(Task material Opens)
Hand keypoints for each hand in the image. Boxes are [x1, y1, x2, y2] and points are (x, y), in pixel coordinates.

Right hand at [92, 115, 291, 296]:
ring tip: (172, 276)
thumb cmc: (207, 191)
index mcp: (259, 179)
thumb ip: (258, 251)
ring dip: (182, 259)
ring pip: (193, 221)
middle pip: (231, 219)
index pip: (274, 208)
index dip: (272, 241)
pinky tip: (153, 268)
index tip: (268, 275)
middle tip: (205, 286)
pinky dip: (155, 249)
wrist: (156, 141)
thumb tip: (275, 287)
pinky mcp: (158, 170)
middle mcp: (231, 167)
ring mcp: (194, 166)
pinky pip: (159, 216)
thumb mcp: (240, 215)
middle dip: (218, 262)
(Task material Closes)
### Directions
Gather all lines with the string "hand" from the data.

### Answer to the exercise
Hand keypoints for each hand in the image. Boxes are [x1, y1, x2, y2] and points are (x, y), in pixel coordinates.
Right hand at [92, 115, 291, 296]:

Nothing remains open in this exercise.